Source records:
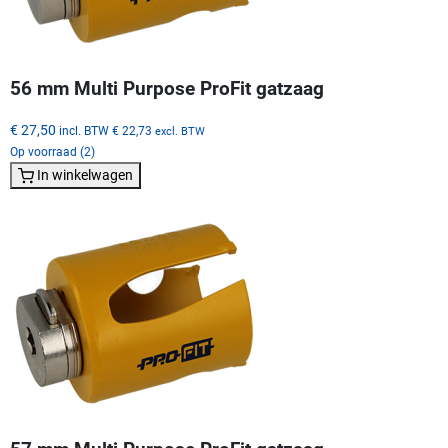
56 mm Multi Purpose ProFit gatzaag
€ 27,50
incl. BTW
€ 22,73
excl. BTW
Op voorraad (2)
In winkelwagen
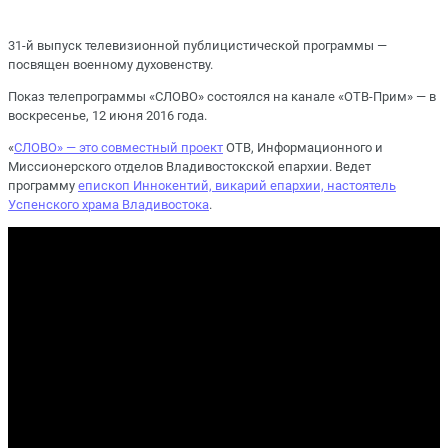
31-й выпуск телевизионной публицистической программы —
посвящен военному духовенству.
Показ телепрограммы «СЛОВО» состоялся на канале «ОТВ-Прим» — в
воскресенье, 12 июня 2016 года.
«
СЛОВО» — это совместный проект
ОТВ, Информационного и
Миссионерского отделов Владивостокской епархии. Ведет
программу
епископ Иннокентий, викарий епархии, настоятель
Успенского храма Владивостока
.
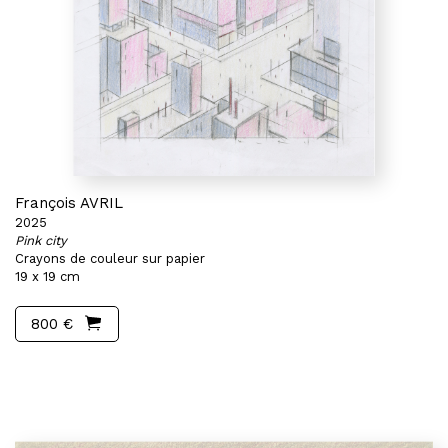
François AVRIL
2025
Pink city
Crayons de couleur sur papier
19 x 19 cm
800 €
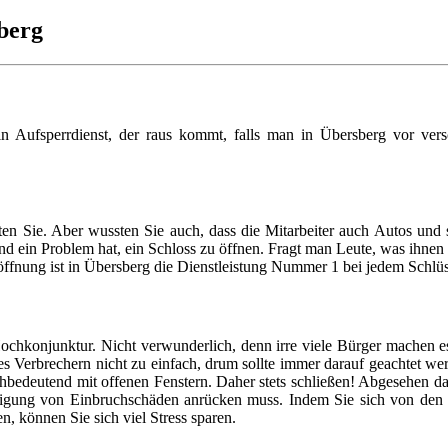
sberg
 Aufsperrdienst, der raus kommt, falls man in Übersberg vor versch
ten Sie. Aber wussten Sie auch, dass die Mitarbeiter auch Autos und 
d ein Problem hat, ein Schloss zu öffnen. Fragt man Leute, was ihne
öffnung ist in Übersberg die Dienstleistung Nummer 1 bei jedem Schlüs
ochkonjunktur. Nicht verwunderlich, denn irre viele Bürger machen es
e es Verbrechern nicht zu einfach, drum sollte immer darauf geachtet w
chbedeutend mit offenen Fenstern. Daher stets schließen! Abgesehen d
itigung von Einbruchschäden anrücken muss. Indem Sie sich von den
, können Sie sich viel Stress sparen.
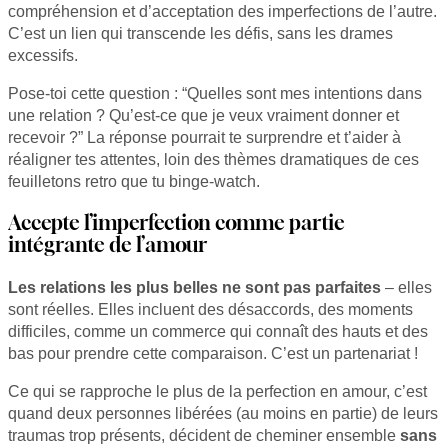
compréhension et d’acceptation des imperfections de l’autre.
C’est un lien qui transcende les défis, sans les drames
excessifs.
Pose-toi cette question : “Quelles sont mes intentions dans
une relation ? Qu’est-ce que je veux vraiment donner et
recevoir ?” La réponse pourrait te surprendre et t’aider à
réaligner tes attentes, loin des thèmes dramatiques de ces
feuilletons retro que tu binge-watch.
Accepte l’imperfection comme partie
intégrante de l’amour
Les relations les plus belles ne sont pas parfaites
– elles
sont réelles. Elles incluent des désaccords, des moments
difficiles, comme un commerce qui connaît des hauts et des
bas pour prendre cette comparaison. C’est un partenariat !
Ce qui se rapproche le plus de la perfection en amour, c’est
quand deux personnes libérées (au moins en partie) de leurs
traumas trop présents, décident de cheminer ensemble
sans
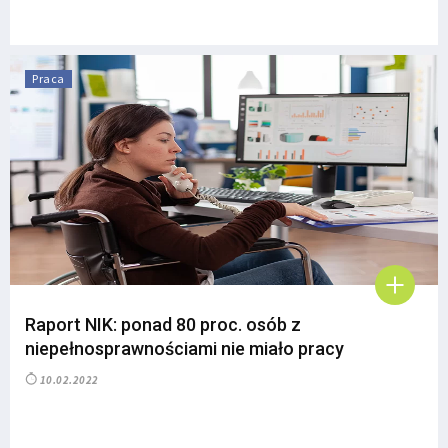
Praca
Raport NIK: ponad 80 proc. osób z
niepełnosprawnościami nie miało pracy
10.02.2022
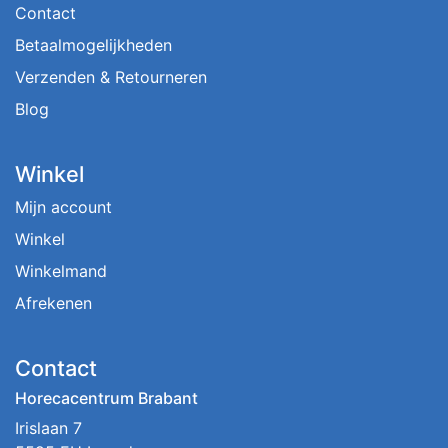
Contact
Betaalmogelijkheden
Verzenden & Retourneren
Blog
Winkel
Mijn account
Winkel
Winkelmand
Afrekenen
Contact
Horecacentrum Brabant
Irislaan 7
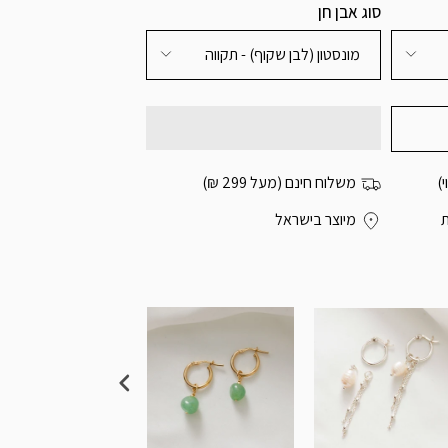
סוג אבן חן
מונסטון (לבן שקוף) - תקווה
)
משלוח חינם (מעל 299 ₪)
מיוצר בישראל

_Task statement:_ Throughout the data above, find each line that includes the string "sich"; state only how many there are.

_Answer to the problem:_ 2